I'm married to a surfer, have two surfing daughters, and have spent my fair share of time in the waves. Surfing is a way of life in our family.
I was recently talking with a friend about the struggles she’s facing in her business venture. The conversation eventually turned to surfing — a sport she's trying to master. As the conversation progressed, I suddenly realized that the skills she'd learn surfing would be equally valuable in her business.
Surfing is so much more than a sport. Here are six profound ways its lessons can be applied to other aspects of life:
1. Observe the conditions before jumping in.
For the sake of safety, it's important to always scope the ocean out before taking the plunge. What's the tide doing? How big are the waves? Likewise, before undertaking any new venture in life, it's prudent to ask a few key questions: What do I want to accomplish here? Why I am motivated to do this? Have I considered the pros and cons? In other words, is the thrill worth the risk? If the answer is yes, go for it!
2. Be flexible when conditions change.
As soon as you've decided the surf conditions are safe and stable, they will often change. The tide or wind may shift and you may suddenly need to use a different surfboard, change your position, or switch to a different surf spot. Conditions change all the time in life, too, and flexibility is key. Sometimes you need to be aggressive and sometimes you need to back off. Pay attention to the feedback and move with the flow rather than against it.
3. Accept that you're part of something bigger.
Many of us become so wrapped up in our own thoughts, problems, and lives that we forget we're actually part of a much larger organism. When you're out in the ocean — surrounded by sea life, the elements, and other surfers — it's easier to see your place in the world. Take this metaphor as a reminder of the bigness and downright miracle of life the next time you're feeling overwhelmed or single-minded. We are but tiny ships in the deep blue sea, on a temporary sail through time.
4. Help others in need.
Surfing can be fun, but it can also be dangerous. My husband has saved numerous people from drowning over the years — he tells me it comes with the territory. Surfers may be focused on catching their own waves, but they also look after each other as a matter of survival. Helping others is incredibly rewarding — it feels good to be of service.

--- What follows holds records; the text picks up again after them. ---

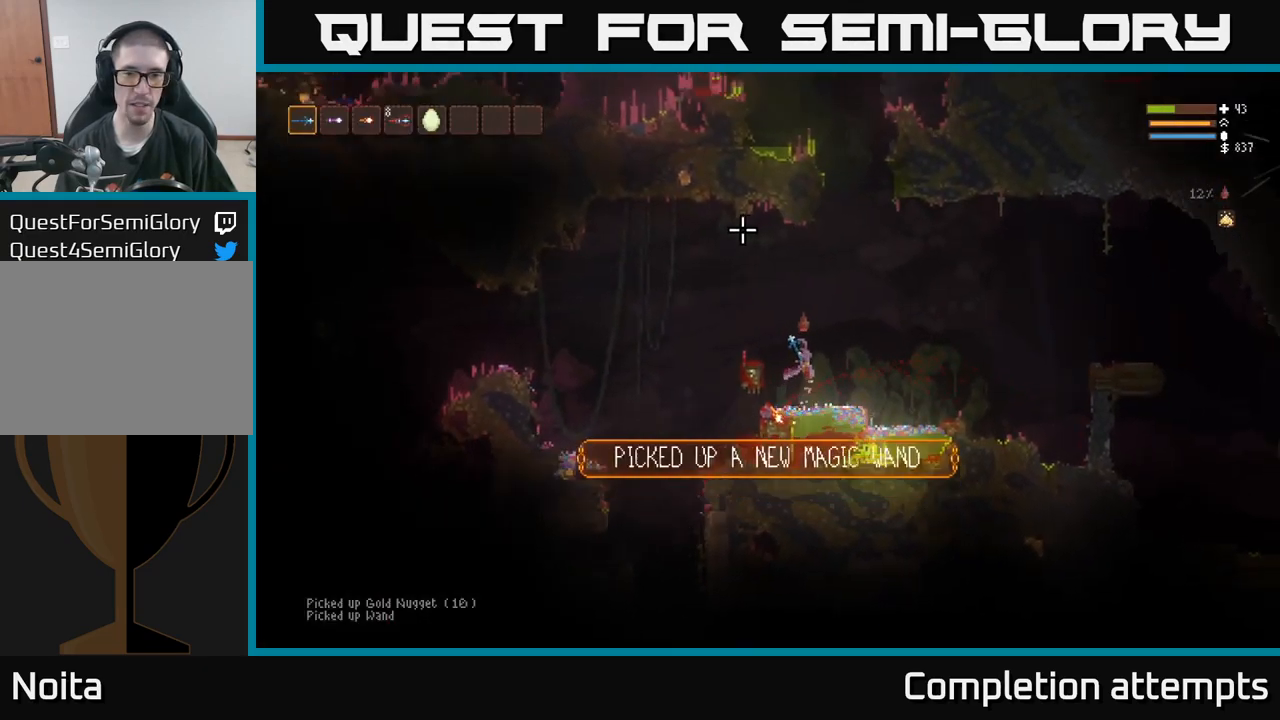
{"dt_ms": 500, "buttons": [], "left_stick": "left", "right_stick": "left", "events": [[67, "left_stick", "left"], [250, "right_stick", "left"], [267, "L2", "up"]]}
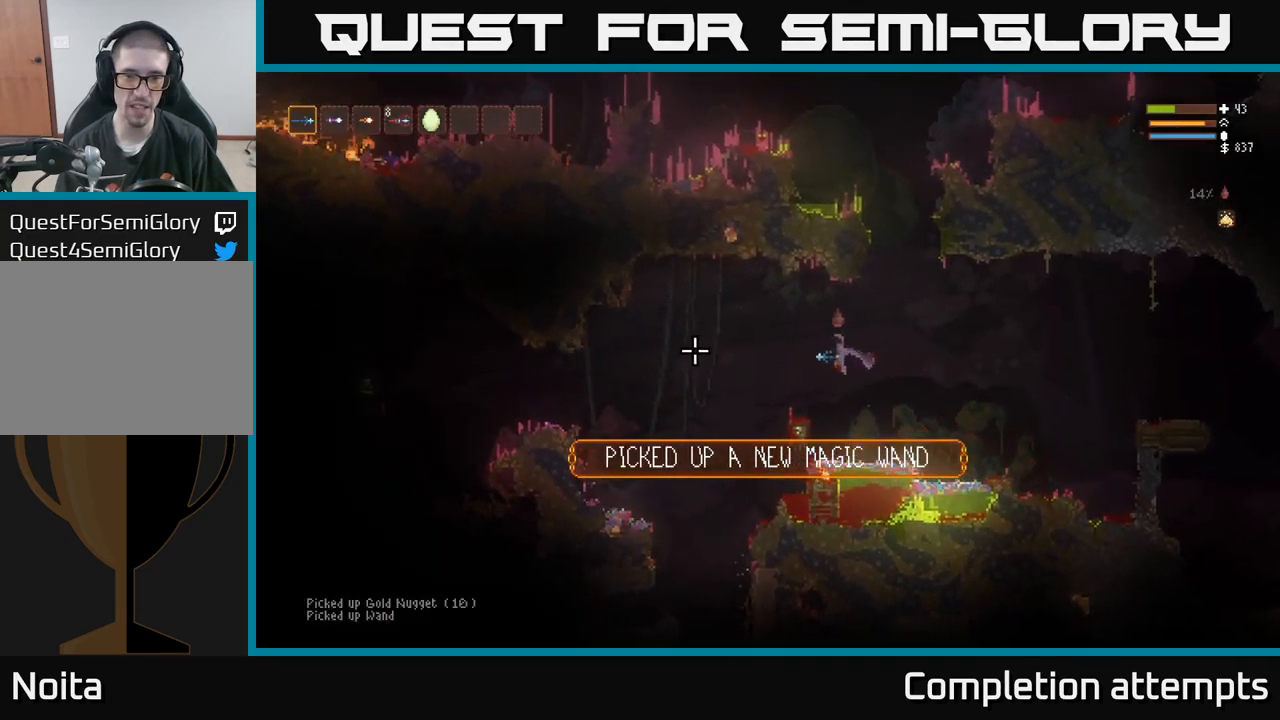
{"dt_ms": 500, "buttons": [], "left_stick": "left", "right_stick": "left"}
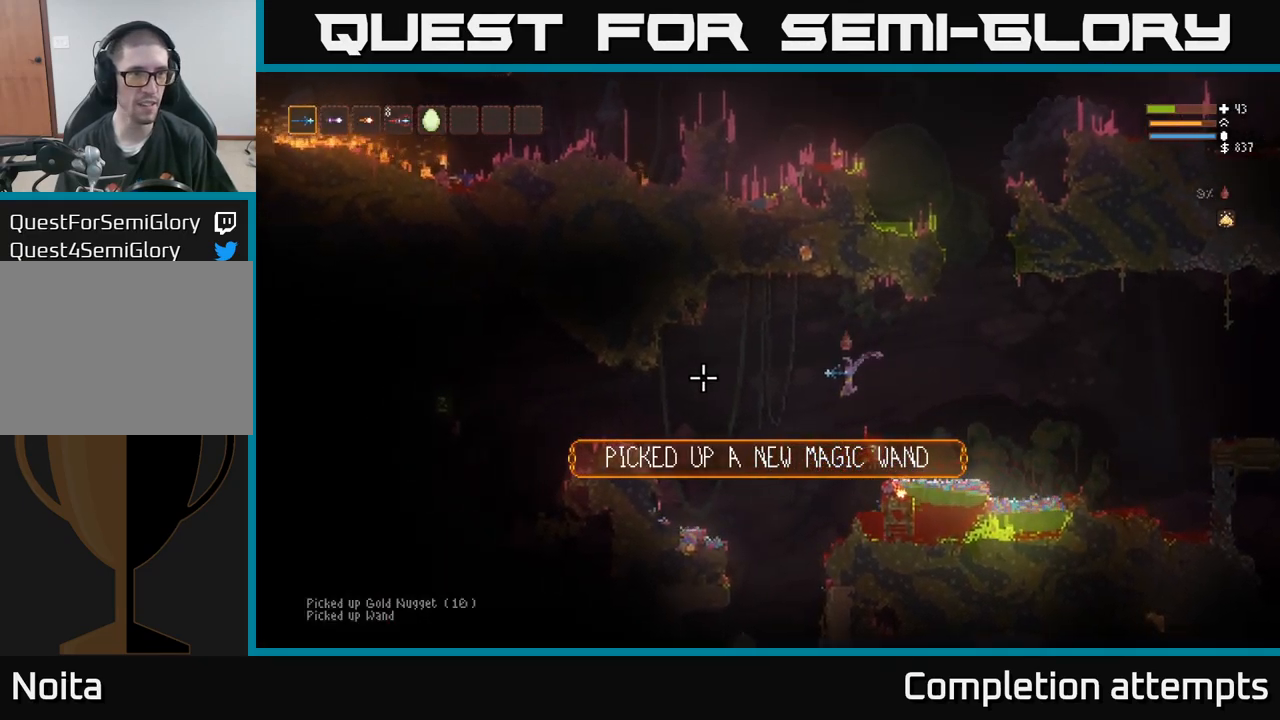
{"dt_ms": 1000, "buttons": ["L2"], "left_stick": "left", "right_stick": "left"}
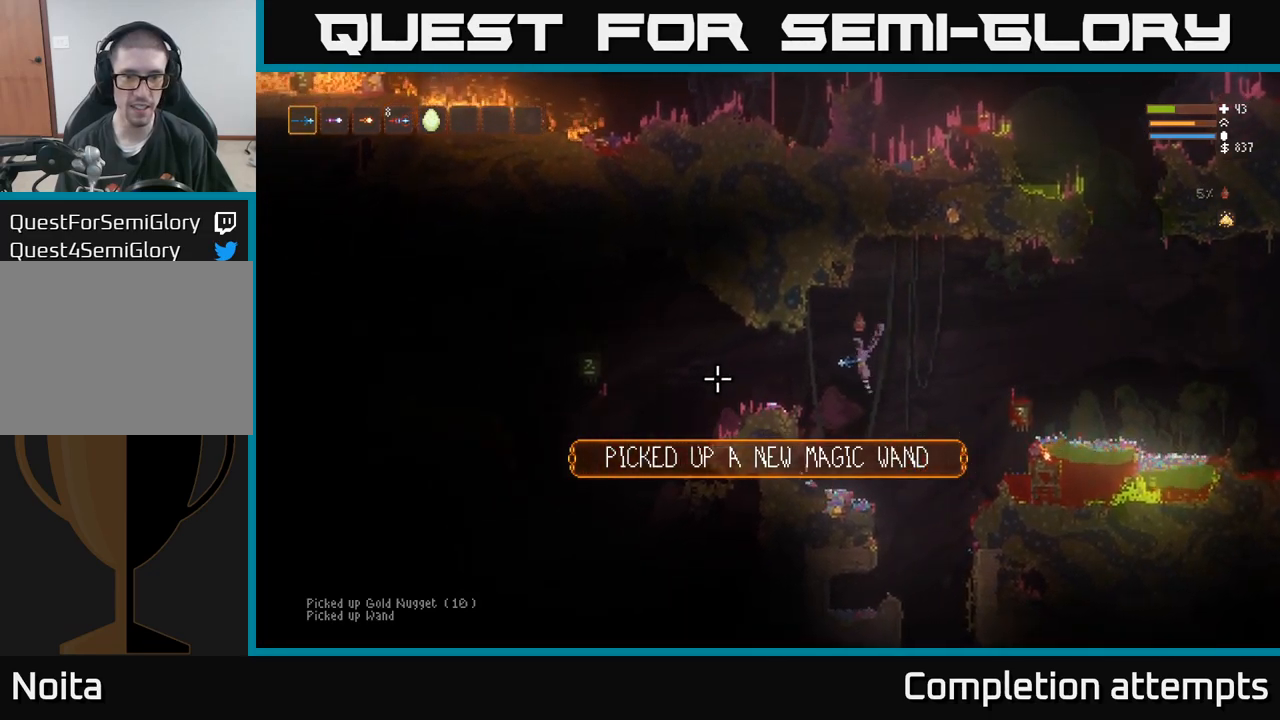
{"dt_ms": 500, "buttons": [], "left_stick": "left", "right_stick": "left", "events": [[50, "L2", "up"], [334, "L2", "down"], [434, "L2", "up"]]}
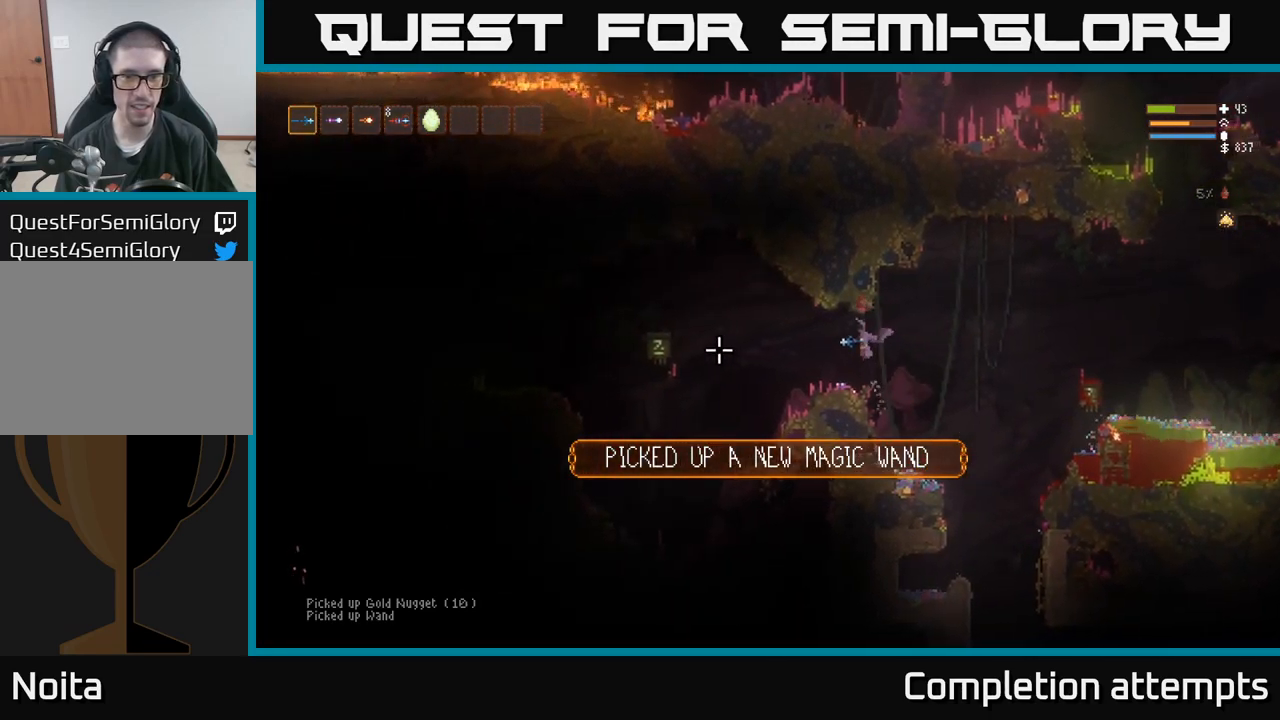
{"dt_ms": 500, "buttons": ["L2"], "left_stick": "left", "right_stick": "left", "events": [[467, "L2", "down"]]}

And if karma is real, the hand you help will be your own before you know it.
5. Be ultra-present in the moment.
I teach mindfulness to elementary-school kids, so I talk a lot about "being present." Through breath, meditation, mantras, and yoga, many of us practice this every day, with varying degrees of success. But when you're in the surf lineup and there's a big set of waves coming, not being present will probably result in a nasty wipeout. In that way, surfing is an intense spiritual practice that forces presence of mind and body. Even if you aren't a surfer, you can look for that edge in your mindfulness practice by challenging yourself to remain present as though your life depends on it.
6. Once you've decided to go for it, don't hesitate.
In surfing, hesitating to get on your feet once you're in a wave will likely cause you to wipe out. Likewise, you can marinate on an idea until it becomes stale if you consistently fail to take action. Once you've observed the conditions, and you're clear this is your wave —whether in surfing or in life — go for it! And don't look back. You may fall anyway, but at least you'll fall trying.